Because the Lutheran tradition has used the term Parish Nurse more extensively, for now we are continuing to use this term, while recognizing that the term Faith Community Nurse is becoming more widely used. We will use both Parish Nurse and Faith Community Nurse interchangeably in this web-site.
History of Parish Nursing:
The 1980's began a new movement in healthcare. Diagnosis related groups (DRGS) determined what a diagnosis should require in cost reimbursement through Medicare. Wellness outcomes are not predictable and many patients were requiring more care than medical reimbursement wanted to provide. As a result of this change in healthcare management, patients were being discharged earlier and sicker.
In 1983 Lutheran Chaplain Granger Westberg proposed an experimental program to assist with medical crisis. He enlisted six Chicago congregations, four Lutheran and two Catholic to hire a nurse to care for parishioners. (Granger discovered that nurses made the easiest and most natural connection with parishioners.) Chicago Hospital Lutheran General agreed to sponsor the program by paying 3/4ths of the salary the first year, half the second year and 1/4th the third year. By the fourth year, the church was paying the full salary and more churches could be added to the program.
The Parish Nurse provided support for those discharged early from the hospital and assisted in referring congregants to health care facilities when needed. Health promotion became a necessary to component of the health and healing ministry. Hundreds of congregations now have parish nurses – many different denominations. Many churches use the model of incorporating a parish nurse as a staff member as developed by Granger Westberg. Hospitals and care facilities are finding parish nursing as a good source of outreach and prevention of unnecessary visits to the emergency room or admission to a care facility.
The Evangelical Lutheran Parish Nurse Association (ELPNA) is a nonprofit membership organization comprised of registered nurses who are affiliated with an ELCA or other Lutheran congregation. It was founded in 2004, with the first membership list including 65 nurses in the Minneapolis and St. Paul Area Synods of Minnesota. The membership is open to Registered Nurses who have completed a Parish Nurse Preparation class and are paid/unpaid/retired staff with an ELCA or other Lutheran congregation.

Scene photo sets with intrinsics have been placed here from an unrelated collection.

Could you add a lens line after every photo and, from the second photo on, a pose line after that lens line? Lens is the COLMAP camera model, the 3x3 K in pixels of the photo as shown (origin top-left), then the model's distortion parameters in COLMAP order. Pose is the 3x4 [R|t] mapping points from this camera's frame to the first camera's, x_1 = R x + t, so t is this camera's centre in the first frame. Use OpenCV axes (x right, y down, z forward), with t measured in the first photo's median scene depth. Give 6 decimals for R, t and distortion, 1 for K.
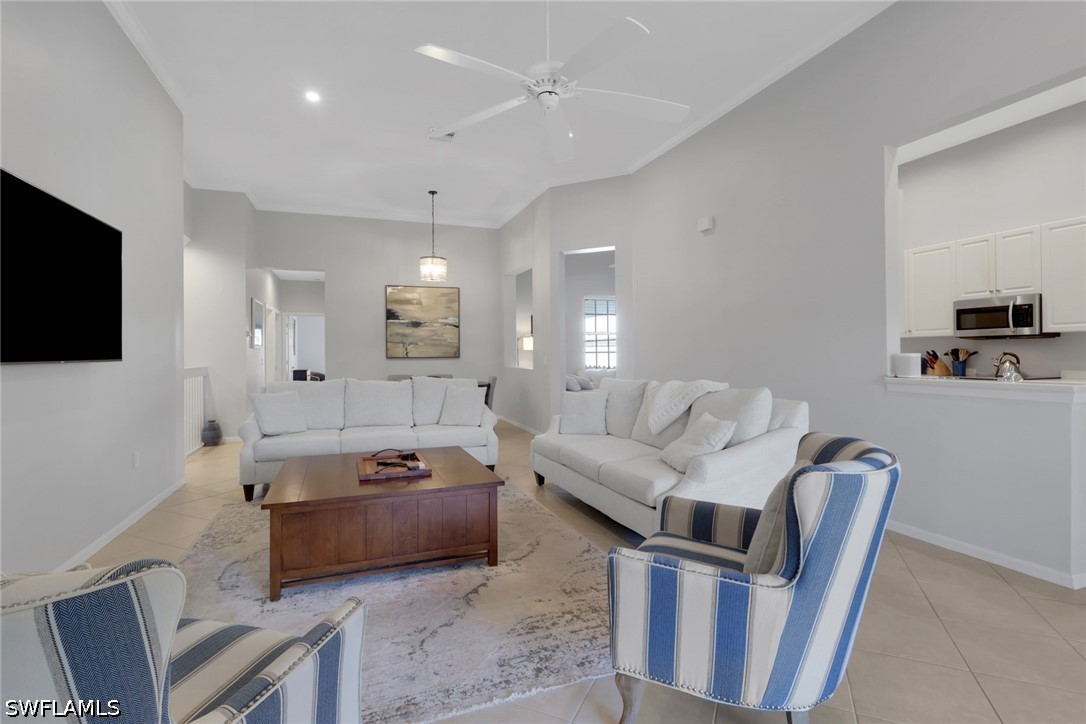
lens RADIAL K [[527.5, 0, 560.2], [0, 527.5, 358.1], [0, 0, 1]] dist [-0.002723, 0.001654]
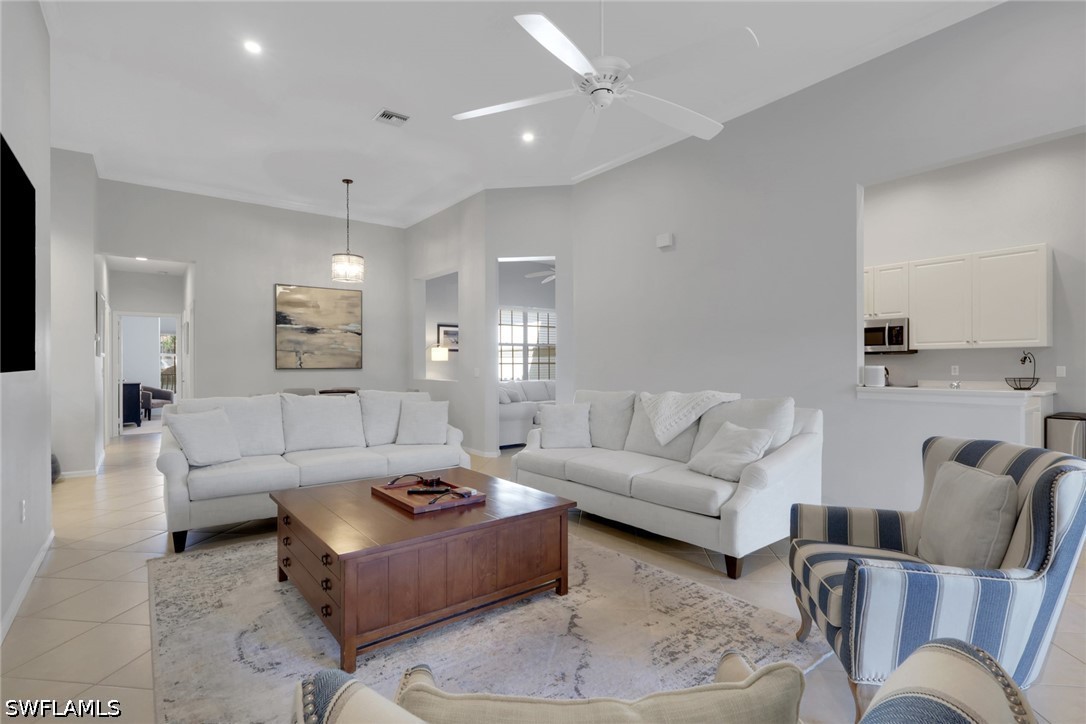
lens RADIAL K [[527.5, 0, 559.4], [0, 527.5, 371.1], [0, 0, 1]] dist [-0.002723, 0.001654]
pose [[0.952160, 0.001132, 0.305597, -0.243441], [-0.001896, 0.999996, 0.002205, 0.000742], [-0.305593, -0.002679, 0.952158, 0.073651]]
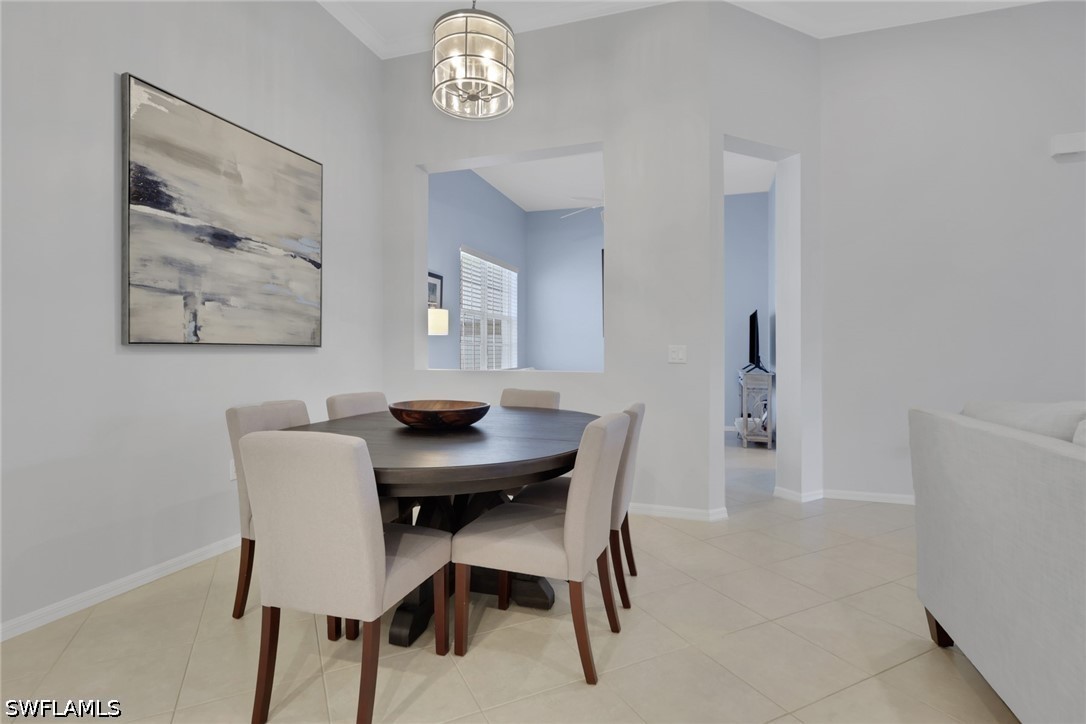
lens RADIAL K [[523.8, 0, 541.5], [0, 523.8, 355.5], [0, 0, 1]] dist [0.004904, 0.000599]
pose [[0.645172, 0.005336, 0.764018, -0.633450], [-0.002706, 0.999985, -0.004699, 0.010412], [-0.764032, 0.000965, 0.645177, 1.059542]]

A Different Kind of Nursing
Here is a link to a story that gives a wonderful example about what a FCN does: The story about parish/faith community nurses -- “A different kind of nursing” -- is now posted on Living Lutheran at: http://www.elca.org/en/Living-Lutheran/Stories/2014/08/140820-A-different-kind-of-nursing
A FCN is a registered nurse with an active license in the state he/she has or has had a practice, who has taken the Foundations for Faith Community Nurse training to promote and practice Health Ministry. Whereas most health disciplines are trained in our aspect of medical care, FCNs are trained to nurture the whole person — body, mind and spirit. FCNs work in partnership with pastors, churches, hospitals, social service agencies, and the community. FCNs focus on prevention, wholeness, and wellness. In many communities of faith, the FCN is the Health Ministry team leader.
Roles of a Parish/Faith Community Nurse
Parish Nurse is an Integrator of Faith and Health, reminding people to care for the body, mind, and spirit. The parish nurse fills many roles within a faith community. These roles may include:
Health Educator, providing programs in all formats from one-on-one to group seminars, encouraging the understanding of the connection between faith and well-being and the needs of the community at large. Educational programs may include all aspects of physical, mental, and spiritual health.
Coordinator of care, enlisting, training, and assisting volunteers within the faith community to support members with their health and wellness needs.
Resource person, assisting members in identifying and securing appropriate and available resources that address health and spiritual needs across the health care continuum.
Health advocate and counselor, aiding members in the understanding of health concerns and helping mem-bers access appropriate health care within the community. In this role, the parish nurse may assist members with life transforming issues.
Member of the pastoral team, collaborating with the spiritual leaders to provide faith education and worship offerings, comfort and support to members in need, and visitation to members in their homes or in various health care settings.